(The Center Square) – Sixteen attorneys general are urging members of Congress to modify, clarify, and rescind an emergency-use authorization authority still being used by federal agencies to mandate coronavirus-related policies.
The letter sent at the end of January to House Speaker Kevin McCarthy and House Committee on Energy & Commerce Chair Cathy McMorris Rogers, both Republicans, relates to curtailing the authority of the U.S. Department of Health and Human Services and Food and Drug Administration.
The AGs have requested that Congress override existing emergency-use authorization policies still in effect and to conduct rigorous oversight to establish what mistakes were made related to current and past implementation of the federal authority. They also asked Congress to “consider revising the liability protections provided by a prior Congress, and confirm what President [Joe] Biden has admitted and what the American people in their sound judgment know: any valid grounds for claiming a state of medical emergency due to COVID have ended; normalcy and the rule of law must be restored.”

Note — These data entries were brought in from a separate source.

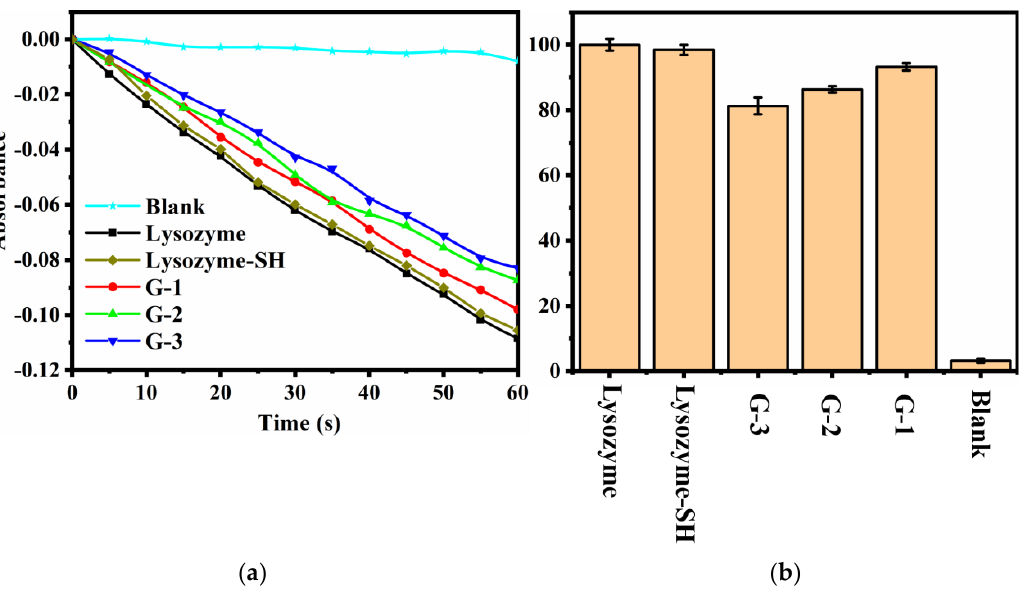
Figure 6. ( a ) Activity kinetics of lysozyme, lysozyme-SH and the three bioconjugates hP(DEGMA- co -OEGMA)- star -PLZ; ( b ) relative activity of lysozyme and the three bioconjugates hP(DEGMA- co - OEGMA)- star -PLZ.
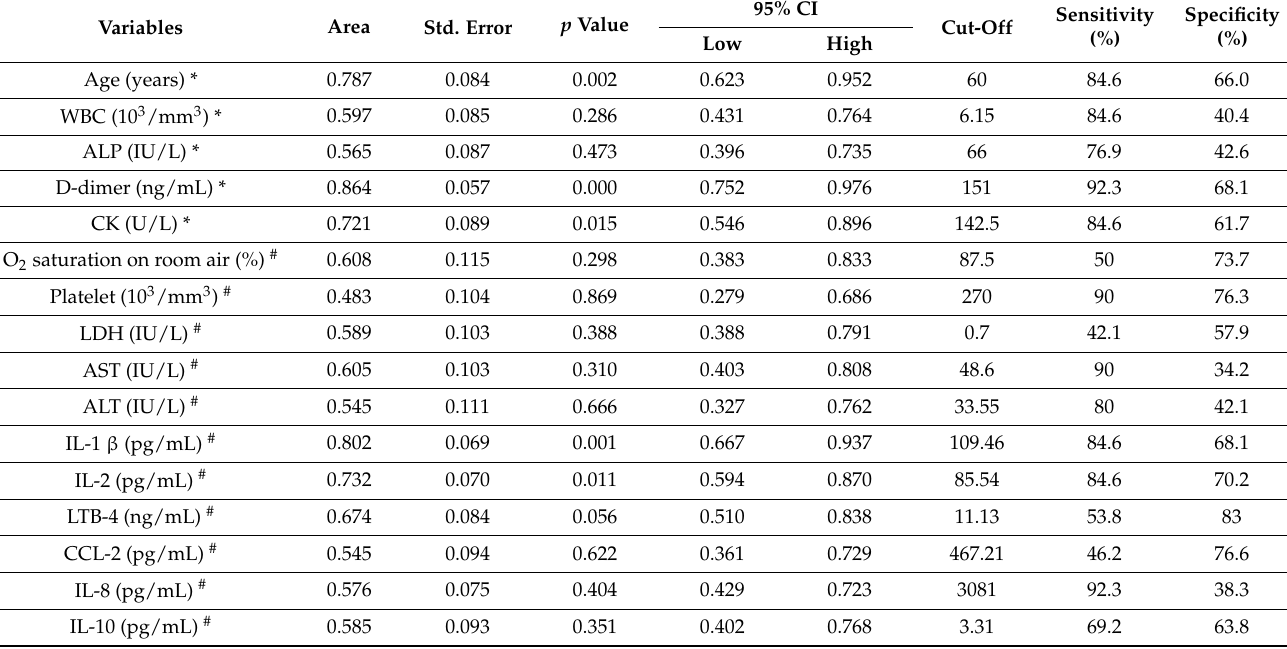
Table 4. ROC curve analysis of possible predictors of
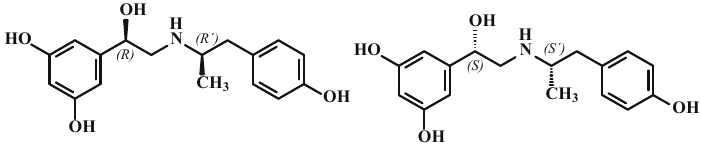
Figure 4: Chemical structures of more active isomers of fenoterol.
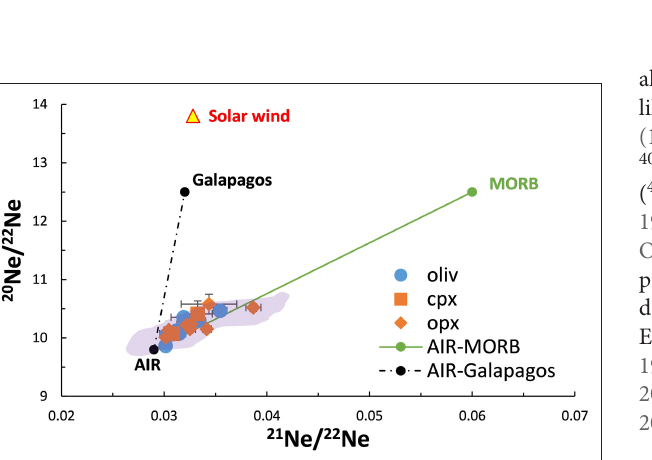
FIGURE 4 | Elemental concentrations measured in FI after single-step crushing of CO 2 vs. (A) He, (B) N * 2 ; diagram of concentrations of Ar* vs. (C) He and (D) CO 2 .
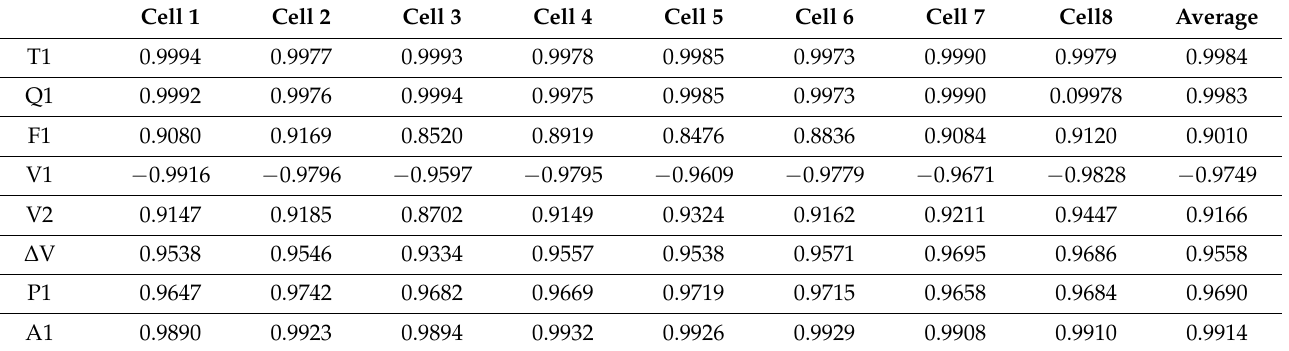
Table 2. Correlation analysis results.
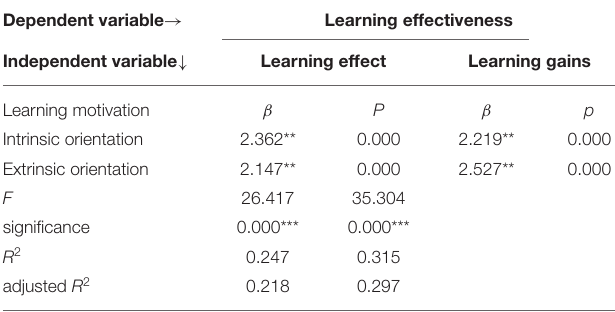
TABLE 1 | Analysis of learning motivation on learning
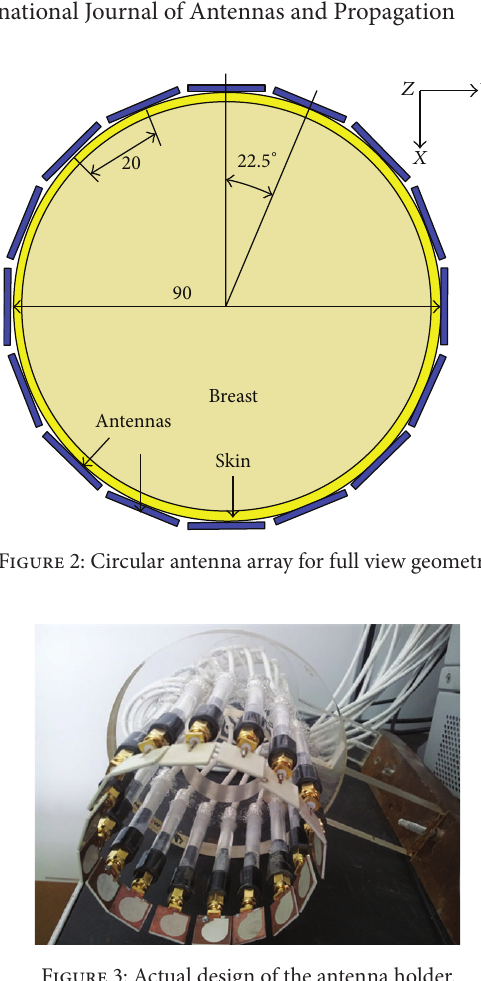
Figure 3: Actual design of the antenna holder.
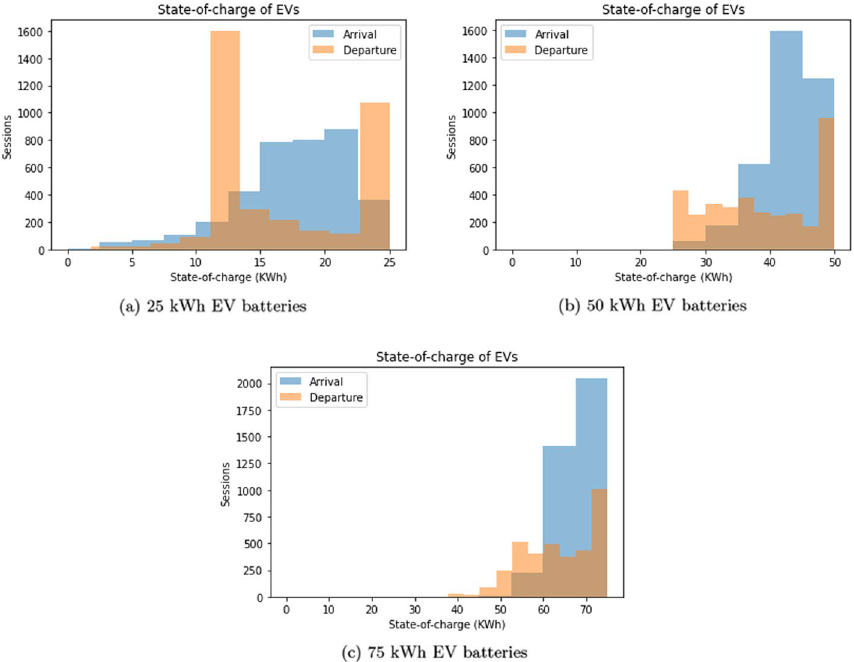
Fig. 6 State-of-charge distributions at time of arrival and departure. Two-way charging with ‘borrowing’ in a residential setting (matching renewable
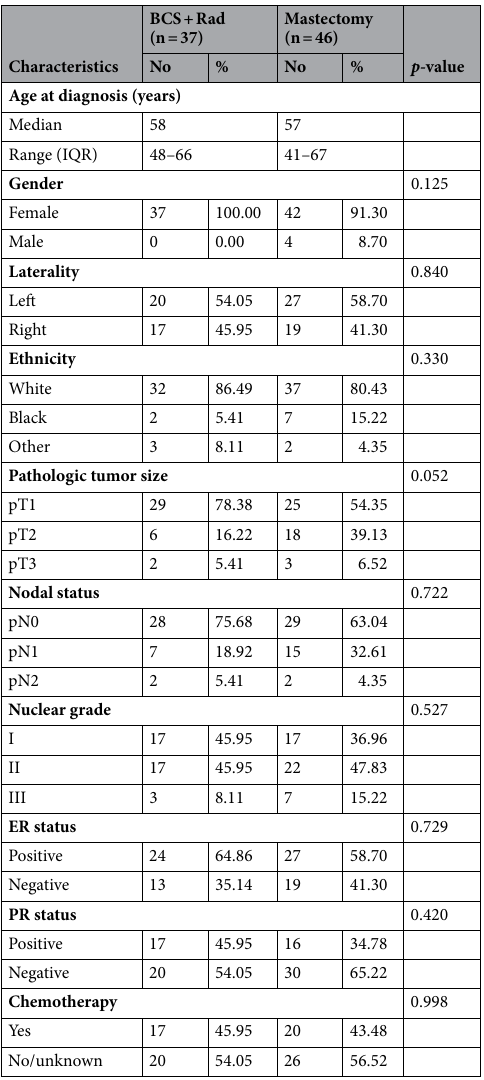
Table 2. Clinicopathologic characteristics and chemotherapy of subgroups divided by type of surgery. pT1 pathological tumor size ≤ 2 cm, pT2 2 cm < pathological tumor size ≤ 5 cm, pT3 pathological tumor size > 5 cm, III poor differentiation, ER estrogen receptor, PR progesterone receptor, BCS breast conserving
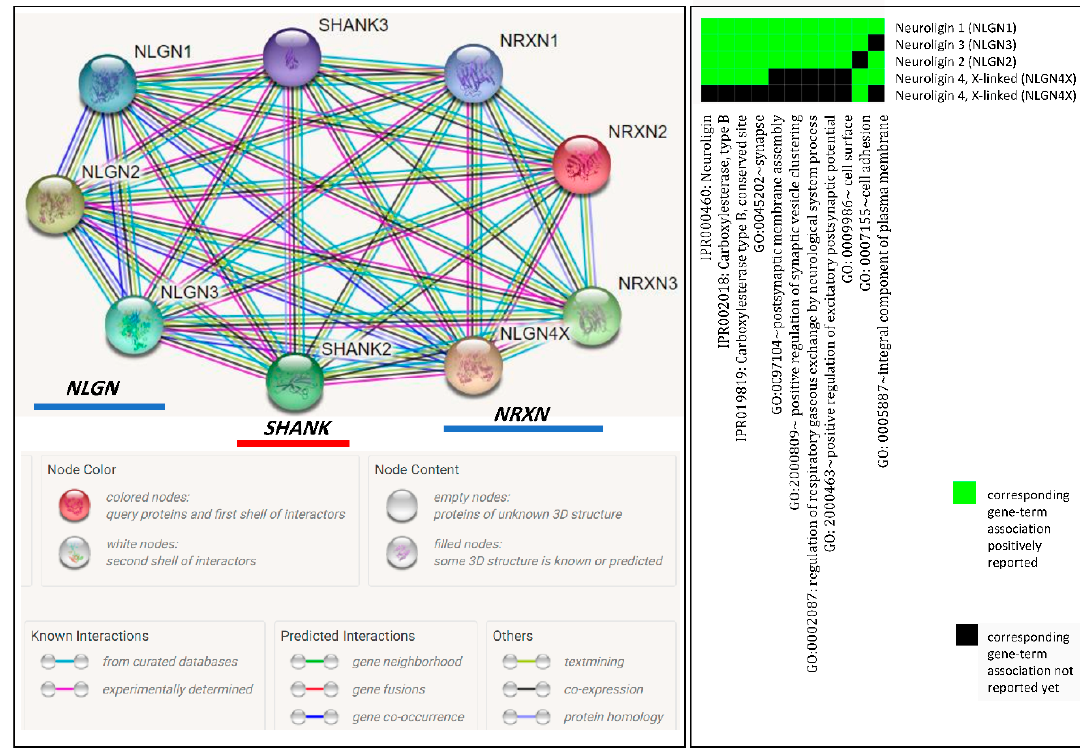
Figure 1. ( Left ) STRING results of protein–protein interactions between NLGN , SHANK , and NRXN synaptic genes. ( Right ) Functional annotation clustering from DAVID.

He made the remarks after his administration had sought for months to add another roughly $22 billion to the Omnibus spending bill to fund COVID-related programs, NPR reported at the time.
Despite these claims, the president and his administration are using emergency use authorization to justify “an unprecedented expansion of executive power.”
“From student loan forgiveness to a moratorium on evictions, the President and his Administration continue to attempt to push through an authoritarian agenda based on an emergency that, according to the President, does not exist,” the AGs wrote. “The idea that we are still in the midst of a medical emergency flies in the face of the facts on the ground. Yet, HHS and FDA continue to perpetrate the myth that an emergency exists to aggrandize their power at the expense of people’s freedom.”
They also called on Congress to clarify and amend the various statutory emergency authority provisions the agencies “have abused in their unrealistic and impractical quest to operate under emergency authority indefinitely” and to “narrow unilateral authority that agencies and the president have during times of emergency.”
They urged Congress “to move quickly” to “override any remaining emergency use authorizations for COVID vaccines, consider reforms to the sweeping liability shield created in 2005, and ensure that our liberties and system of government are robustly protected against any such future attempts at medical tyranny.”